▸ **Task**
Starting at the line that contains "139, 304, 177)", please transcribe every line through the end of the entries, exactly and with no pictures.

╭─ Dataset extract

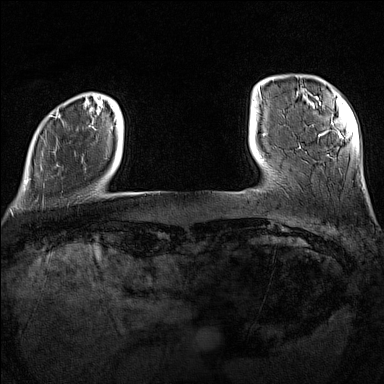
Breast MRI (dynamic contrast-enhanced), one axial slice; slice 19 of 160 in the series (ordered by position); dynamic contrast-enhanced series, time point 2 of 7 at this slice position (early post-contrast); 1.5 T; TE 1.8 ms, TR 5 ms; 1 mm slice thickness; 384 × 384 image matrix. Female patient.
Outlined on this slice (semi-automatically segmented with operator editing):
- enhancing-tissue mask used for the functional tumour volume (all voxels passing the contrast-enhancement thresholds inside the analysis volume; usually the tumour): box from (x=26, y=110) to (x=116, y=182) px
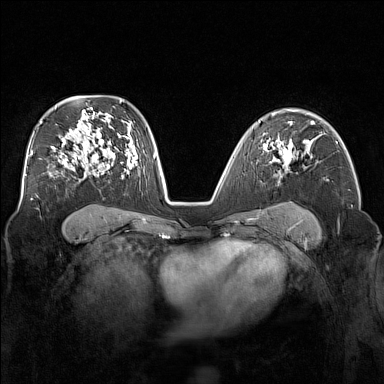
Breast MRI (dynamic contrast-enhanced), one axial slice. Position 103 of 160 along the scan axis. Dynamic contrast-enhanced series, time point 2 of 7 at this slice position (early post-contrast). 1.5 T. TE 1.8 ms, TR 5 ms. 384 × 384 image matrix. Female patient.
Outlined on this slice (semi-automatically segmented with operator editing):
- enhancing-tissue mask used for the functional tumour volume (all voxels passing the contrast-enhancement thresholds inside the analysis volume; usually the tumour): bounding box (x1, y1, x2, y2) in pixels: (273, 139, 304, 177)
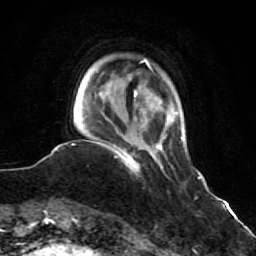
Breast MRI (dynamic contrast-enhanced), one axial slice; position 12 of 64 along the scan axis; cropped to one breast; dynamic contrast-enhanced series, time point 2 of 7 at this slice position (early post-contrast); 1.5 T; TE 2.6 ms, TR 5.9 ms; 2.5 mm slice thickness; 256 × 256 image matrix, field of view 155 × 155 mm. Female patient.
Outlined on this slice (semi-automatically segmented with operator editing):
- enhancing-tissue mask used for the functional tumour volume (all voxels passing the contrast-enhancement thresholds inside the analysis volume; usually the tumour): bounding box (x1, y1, x2, y2) in pixels: (109, 144, 140, 172)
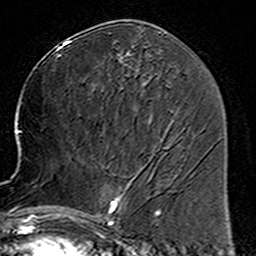
Breast MRI (dynamic contrast-enhanced), one axial slice; position 71 of 160 along the scan axis; cropped to one breast; dynamic contrast-enhanced series, time point 2 of 6 at this slice position (early post-contrast); 3 T; TE 4.6 ms, TR 7.4 ms; 1 mm slice thickness; 256 × 256 image matrix. Female patient.
Outlined on this slice (semi-automatically segmented with operator editing):
- enhancing-tissue mask used for the functional tumour volume (all voxels passing the contrast-enhancement thresholds inside the analysis volume; usually the tumour): box from (x=78, y=158) to (x=160, y=225) px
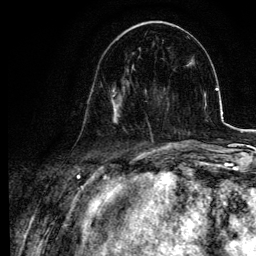
Breast MRI, one axial slice. Slice 34 of 134 in the series (ordered by position). Cropped to one breast. Dynamic contrast-enhanced series, time point 2 of 6 at this slice position (early post-contrast). 3 T. TE 4.2 ms, TR 7.9 ms. 1.2 mm slice thickness. 256 × 256 image matrix, field of view 170 × 170 mm. Female patient.
Annotated regions visible in this slice (semi-automatic segmentation, software-assisted and operator-edited):
- enhancing-tissue mask used for the functional tumour volume (all voxels passing the contrast-enhancement thresholds inside the analysis volume; usually the tumour): bounding box <89,66,134,123> (left, top, right, bottom; pixels)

╰─

▸ **Task output**
- enhancing-tissue mask used for the functional tumour volume (all voxels passing the contrast-enhancement thresholds inside the analysis volume; usually the tumour): bounding box (x1, y1, x2, y2) in pixels: (273, 139, 304, 177)
Breast MRI (dynamic contrast-enhanced), one axial slice; position 12 of 64 along the scan axis; cropped to one breast; dynamic contrast-enhanced series, time point 2 of 7 at this slice position (early post-contrast); 1.5 T; TE 2.6 ms, TR 5.9 ms; 2.5 mm slice thickness; 256 × 256 image matrix, field of view 155 × 155 mm. Female patient.
Outlined on this slice (semi-automatically segmented with operator editing):
- enhancing-tissue mask used for the functional tumour volume (all voxels passing the contrast-enhancement thresholds inside the analysis volume; usually the tumour): bounding box (x1, y1, x2, y2) in pixels: (109, 144, 140, 172)
Breast MRI (dynamic contrast-enhanced), one axial slice; position 71 of 160 along the scan axis; cropped to one breast; dynamic contrast-enhanced series, time point 2 of 6 at this slice position (early post-contrast); 3 T; TE 4.6 ms, TR 7.4 ms; 1 mm slice thickness; 256 × 256 image matrix. Female patient.
Outlined on this slice (semi-automatically segmented with operator editing):
- enhancing-tissue mask used for the functional tumour volume (all voxels passing the contrast-enhancement thresholds inside the analysis volume; usually the tumour): box from (x=78, y=158) to (x=160, y=225) px
Breast MRI, one axial slice. Slice 34 of 134 in the series (ordered by position). Cropped to one breast. Dynamic contrast-enhanced series, time point 2 of 6 at this slice position (early post-contrast). 3 T. TE 4.2 ms, TR 7.9 ms. 1.2 mm slice thickness. 256 × 256 image matrix, field of view 170 × 170 mm. Female patient.
Annotated regions visible in this slice (semi-automatic segmentation, software-assisted and operator-edited):
- enhancing-tissue mask used for the functional tumour volume (all voxels passing the contrast-enhancement thresholds inside the analysis volume; usually the tumour): bounding box <89,66,134,123> (left, top, right, bottom; pixels)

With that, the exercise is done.